» **Prompt**:
In your copy of the data, include no pictures and alter nothing else.

» **Source data**:

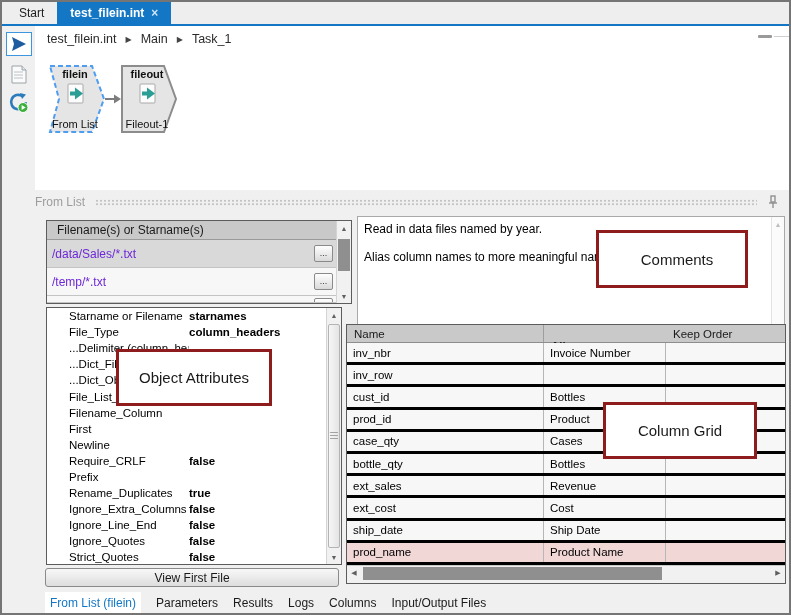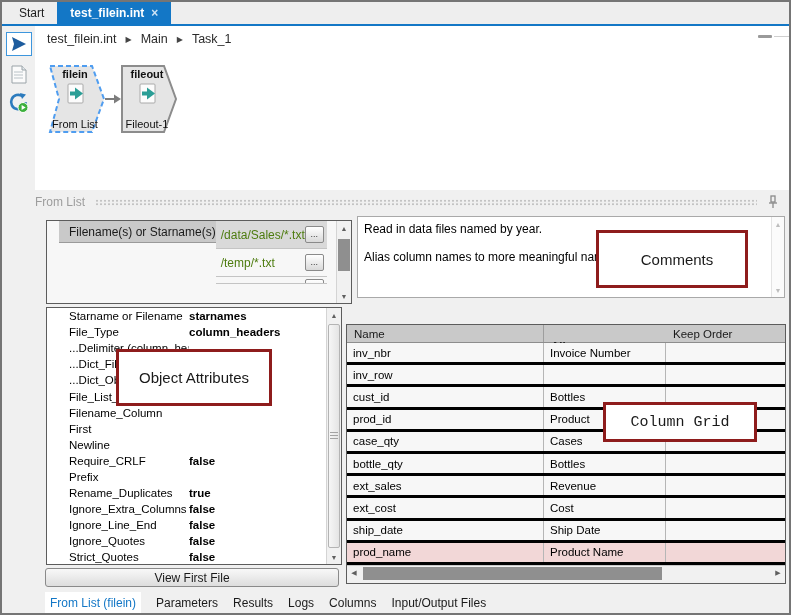--- a/index.html
+++ b/index.html
@@ -36,7 +36,7 @@
 
   
   .file-table { position:absolute; left:44px; top:30px; width:306px; height:84px; border:1px solid #5c5c5c; background:#f7f7f7; display:flex; }
-  .ft-main { flex:1; display:flex; flex-direction:row; overflow:hidden;margin-left:12px; }
+  .ft-main { flex:1; display:flex; flex-direction:column; overflow:hidden; }
   .ft-header { height:22px; background:#c9c9c9; border-bottom:1px solid #9a9a9a; display:flex; align-items:center; padding-left:10px; font-size:12px; color:#1a1a1a; }
   .ft-row { height:28px; display:flex; align-items:center; border-bottom:1px solid #c4c4c4; background:#f7f7f7; }
   .ft-row.sel { background:#d9d9d9; }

» **Task result**:
--- a/index.html
+++ b/index.html
@@ -36,7 +36,7 @@
 
   
   .file-table { position:absolute; left:44px; top:30px; width:306px; height:84px; border:1px solid #5c5c5c; background:#f7f7f7; display:flex; }
-  .ft-main { flex:1; display:flex; flex-direction:row; overflow:hidden;margin-left:12px; }
+  .ft-main { flex:1; display:flex; flex-direction:column; overflow:hidden; }
   .ft-header { height:22px; background:#c9c9c9; border-bottom:1px solid #9a9a9a; display:flex; align-items:center; padding-left:10px; font-size:12px; color:#1a1a1a; }
   .ft-row { height:28px; display:flex; align-items:center; border-bottom:1px solid #c4c4c4; background:#f7f7f7; }
   .ft-row.sel { background:#d9d9d9; }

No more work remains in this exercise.